Requirement: Stop after the line with "in this slice (semi-automatic segmentation, software-assisted". Up to that point, output every line of the listing below exactly from the first one onward, skipping pictures.

Supplied records:
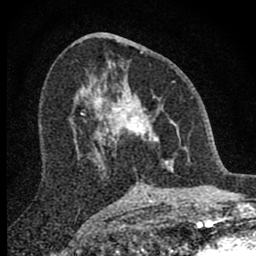
Breast MRI (dynamic contrast-enhanced), one axial slice; position 39 of 80 along the scan axis; cropped to one breast; dynamic contrast-enhanced series, time point 2 of 8 at this slice position (early post-contrast); 1.5 T; TE 2.8 ms, TR 7.7 ms; 256 × 256 image matrix, field of view 130 × 130 mm. Female patient.
Outlined on this slice (semi-automatic segmentation, software-assisted and operator-edited):
- enhancing-tissue mask used for the functional tumour volume (all voxels passing the contrast-enhancement thresholds inside the analysis volume; usually the tumour): bounding box <98,63,180,172> (left, top, right, bottom; pixels)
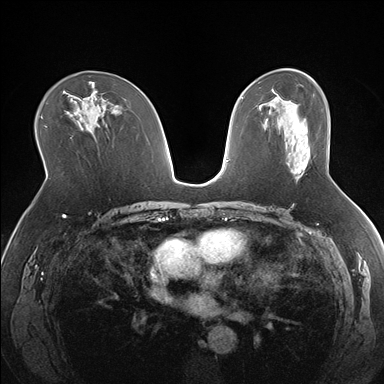
Breast MRI (dynamic contrast-enhanced), one axial slice. Slice 99 of 176 in the series (ordered by position). Dynamic contrast-enhanced series, time point 2 of 7 at this slice position (early post-contrast). 1.5 T. TE 1.5 ms, TR 4.1 ms. 1.3 mm slice thickness. 384 × 384 image matrix, field of view 330 × 330 mm. Female patient.
Annotated regions visible in this slice (semi-automatic segmentation, software-assisted and operator-edited):
- enhancing-tissue mask used for the functional tumour volume (all voxels passing the contrast-enhancement thresholds inside the analysis volume; usually the tumour): bounding box (x1, y1, x2, y2) in pixels: (294, 167, 305, 178)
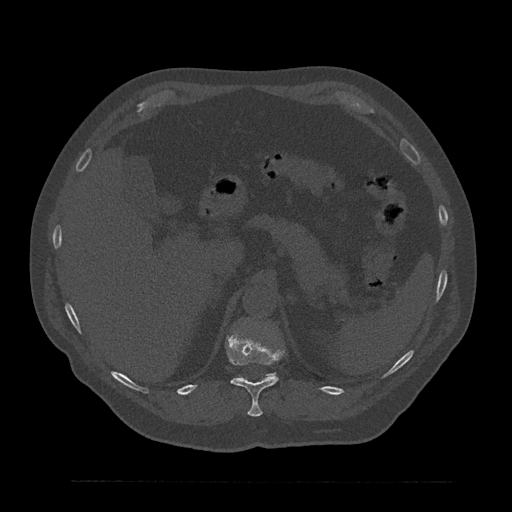
CT including the spine, one axial slice. Slice 277 of 797 in the series (ordered by position). Reconstruction kernel Br40s/3. 120 kVp. Bone window (W 1800 / L 400 HU). 0.5 mm slice thickness. 512 × 512 image matrix. Patient: male, 61 years. Case-level facts recorded for this patient, not image findings: primary cancer: prostate.
Structures marked on this image (semi-automatically segmented with operator editing):
- T11 vertebra: bounding box (x1, y1, x2, y2) in pixels: (226, 330, 283, 417)
- T12 vertebra: (270, 374, 273, 376)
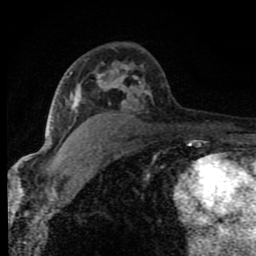
Breast MRI (dynamic contrast-enhanced), one axial slice. Position 50 of 80 along the scan axis. Cropped to one breast. Dynamic contrast-enhanced series, time point 2 of 8 at this slice position (early post-contrast). 1.5 T. TE 4.2 ms, TR 7 ms. 2 mm slice thickness. 256 × 256 image matrix. Female patient.
Outlined on this slice (semi-automatically segmented with operator editing):
- enhancing-tissue mask used for the functional tumour volume (all voxels passing the contrast-enhancement thresholds inside the analysis volume; usually the tumour): bounding box <51,63,150,132> (left, top, right, bottom; pixels)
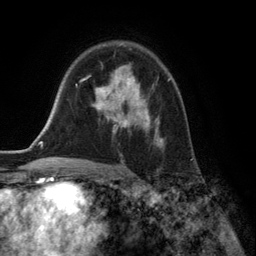
Breast MRI (dynamic contrast-enhanced), one axial slice. Cropped to one breast. Dynamic contrast-enhanced series, time point 2 of 6 at this slice position (early post-contrast). 3 T. TE 2.8 ms, TR 7.3 ms. 1.2 mm slice thickness. 256 × 256 image matrix. Female patient.
Annotated regions visible in this slice (semi-automatically segmented with operator editing):
- enhancing-tissue mask used for the functional tumour volume (all voxels passing the contrast-enhancement thresholds inside the analysis volume; usually the tumour): bounding box <88,64,169,147> (left, top, right, bottom; pixels)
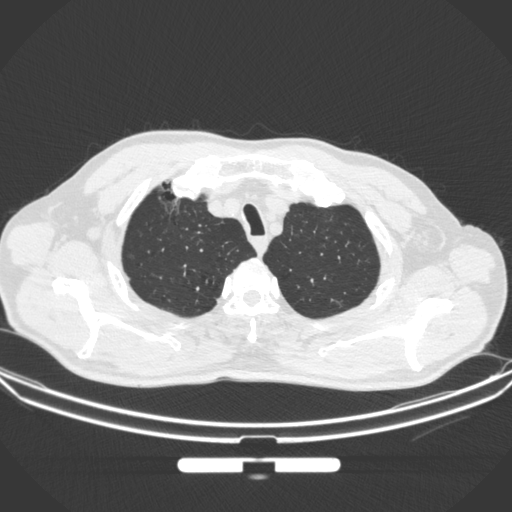
Chest CT, one axial slice. Position 298 of 355 along the scan axis. 120 kVp. Lung window (W 1500 / L -600 HU). 1 mm slice thickness. 512 × 512 image matrix. Male patient, age 67 years. From the clinical record (not read from this slice): clinical TNM (as recorded): T1c N0 M0; histopathological grade: G2.
Structures marked on this image (rectangle marked by the reading radiologist):
- lung tumour (recorded histology: adenocarcinoma): bounding box [x1, y1, x2, y2] px = [149, 183, 192, 219]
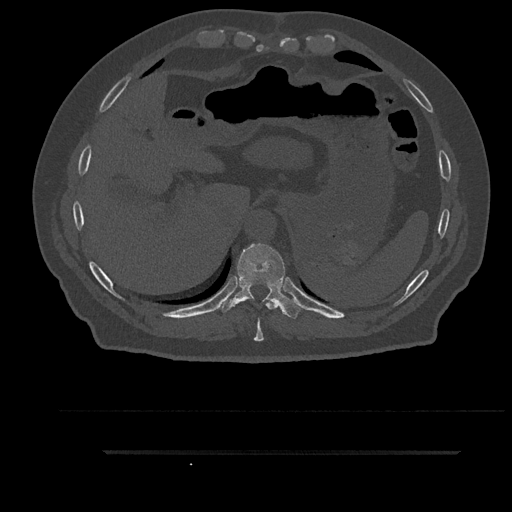
CT including the spine, one axial slice. Slice 387 of 797 in the series (ordered by position). Reconstruction kernel Br40s/3. Bone window (W 1800 / L 400 HU). 0.5 mm slice thickness. 512 × 512 image matrix. Patient: male, 63 years. From the clinical record (not read from this slice): primary cancer: renal.
Structures marked on this image (semi-automatically segmented with operator editing):
- T10 vertebra: bounding box <221,244,302,319> (left, top, right, bottom; pixels)
- T9 vertebra: <254,299,278,341>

Exercise response:
Breast MRI (dynamic contrast-enhanced), one axial slice; position 39 of 80 along the scan axis; cropped to one breast; dynamic contrast-enhanced series, time point 2 of 8 at this slice position (early post-contrast); 1.5 T; TE 2.8 ms, TR 7.7 ms; 256 × 256 image matrix, field of view 130 × 130 mm. Female patient.
Outlined on this slice (semi-automatic segmentation, software-assisted and operator-edited):
- enhancing-tissue mask used for the functional tumour volume (all voxels passing the contrast-enhancement thresholds inside the analysis volume; usually the tumour): bounding box <98,63,180,172> (left, top, right, bottom; pixels)
Breast MRI (dynamic contrast-enhanced), one axial slice. Slice 99 of 176 in the series (ordered by position). Dynamic contrast-enhanced series, time point 2 of 7 at this slice position (early post-contrast). 1.5 T. TE 1.5 ms, TR 4.1 ms. 1.3 mm slice thickness. 384 × 384 image matrix, field of view 330 × 330 mm. Female patient.
Annotated regions visible in this slice (semi-automatic segmentation, software-assisted and operator-edited):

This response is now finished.